◆ Given task A: From the passage on NTR, quote the stretch from "This marriage became" through "brought him in." word for word.
◆ Given task B: According to the passage on NTR, in what month and year did NTR die?

◆ Source text:
_____

This marriage became a controversy within the family and the party, as LP was deemed an ‘intruder’ who would usurp his legacy, personal and political. That led to a turmoil in the life of NTR as well as of TDP.  NTR had done enough to create doubts, including promoting her politically, even as his successor as suspected by many inside TDP. He reportedly (India Today 1993 Oct 15, long before the crisis) even claimed his marriage had ‘national interests’ while his apologists (Renuka Chowdary, TDP leader who later was a Union Minister, and joined Congress) said it was for ‘uplifting women’! That led to a split in TDP, and NTR was outwitted, by the very script-writers who brought him in.

After split and NTR’s tragic death in January 1996, LP indeed set up a new short-lived party, NTR-TDP, that had contested polls in 1995 against TDP, with lion symbol and with NTR’s picture on the flag. She campaigned for her own party as his political successor (Sinhagarjana rally, Vijayawada). Some expected her to become a Jayalalitha in the Telugu region. She became an MLA, but her party withered away. She later joined TDP’s rival, Congress party, and then YSRCP (Yuvajana Sramika Rythu Congress Party) where she currently enjoys a post as chairperson of Telugu Academy, with cabinet rank.  Thus NTR’s successors are distributed in three parties, TDP, YSRCP, and BJP, though TDP remains the chief claimant.

NTR’s Rise and Fall


NTR on his Chaitanya Ratham, meaning a chariot of awakening, a re-purposed cinema studio-van in 1982. With Harikrishna his son as driver, he travelled thousands of  kms, virtually lived – eating and sleeping- in it for almost nine months, carrying on a first-of-its-kind political campaign, a no-holds-barred tirade on Congress rule, which was defeated in 1983 election,  for the first time in AP. He was a demagogue, a match to PM Indira Gandhi at her peak, who invoked ‘Andhra pride’ and self-respect. He called her an autocrat, and the Centre as a midhya (myth) that has no existence of its own. It was a powerful script , in a new idiom, the ‘hero’ delivered well; it was reached effectively by Eenadu, Telugu daily,  to the millions of audience that lined up all the roads, including interior villages. He was a novice to politics, and till then currying favors with Congress ministers as a film businessman. Suddenly he became an icon of anti-Congress politics, so much so that he was made the Chairman of National Front that had VP Singh as its PM in 1989. But alas, by that time TDP led by NTR was defeated in 1989 AP polls.

_____

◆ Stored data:
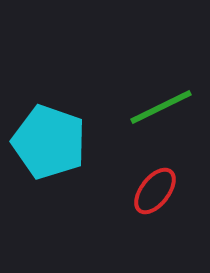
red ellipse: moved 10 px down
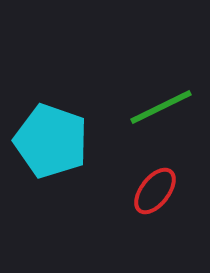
cyan pentagon: moved 2 px right, 1 px up
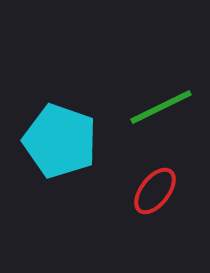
cyan pentagon: moved 9 px right
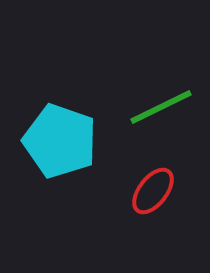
red ellipse: moved 2 px left
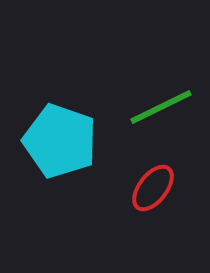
red ellipse: moved 3 px up
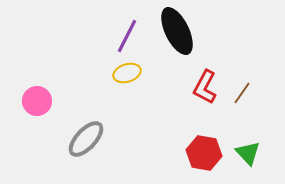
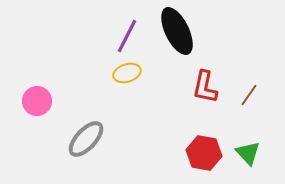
red L-shape: rotated 16 degrees counterclockwise
brown line: moved 7 px right, 2 px down
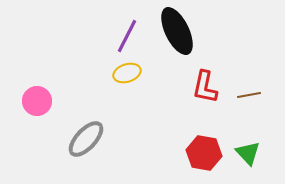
brown line: rotated 45 degrees clockwise
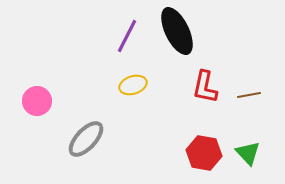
yellow ellipse: moved 6 px right, 12 px down
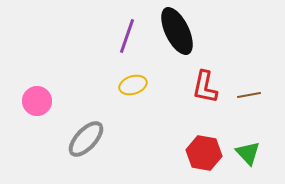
purple line: rotated 8 degrees counterclockwise
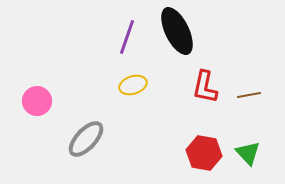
purple line: moved 1 px down
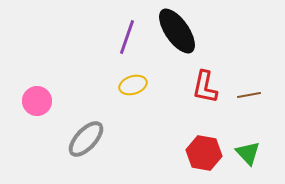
black ellipse: rotated 9 degrees counterclockwise
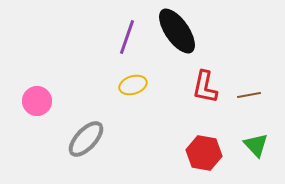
green triangle: moved 8 px right, 8 px up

_____

◆ Task solution A:
This marriage became a controversy within the family and the party, as LP was deemed an ‘intruder’ who would usurp his legacy, personal and political. That led to a turmoil in the life of NTR as well as of TDP.  NTR had done enough to create doubts, including promoting her politically, even as his successor as suspected by many inside TDP. He reportedly (India Today 1993 Oct 15, long before the crisis) even claimed his marriage had ‘national interests’ while his apologists (Renuka Chowdary, TDP leader who later was a Union Minister, and joined Congress) said it was for ‘uplifting women’! That led to a split in TDP, and NTR was outwitted, by the very script-writers who brought him in.

◆ Task solution B: January 1996.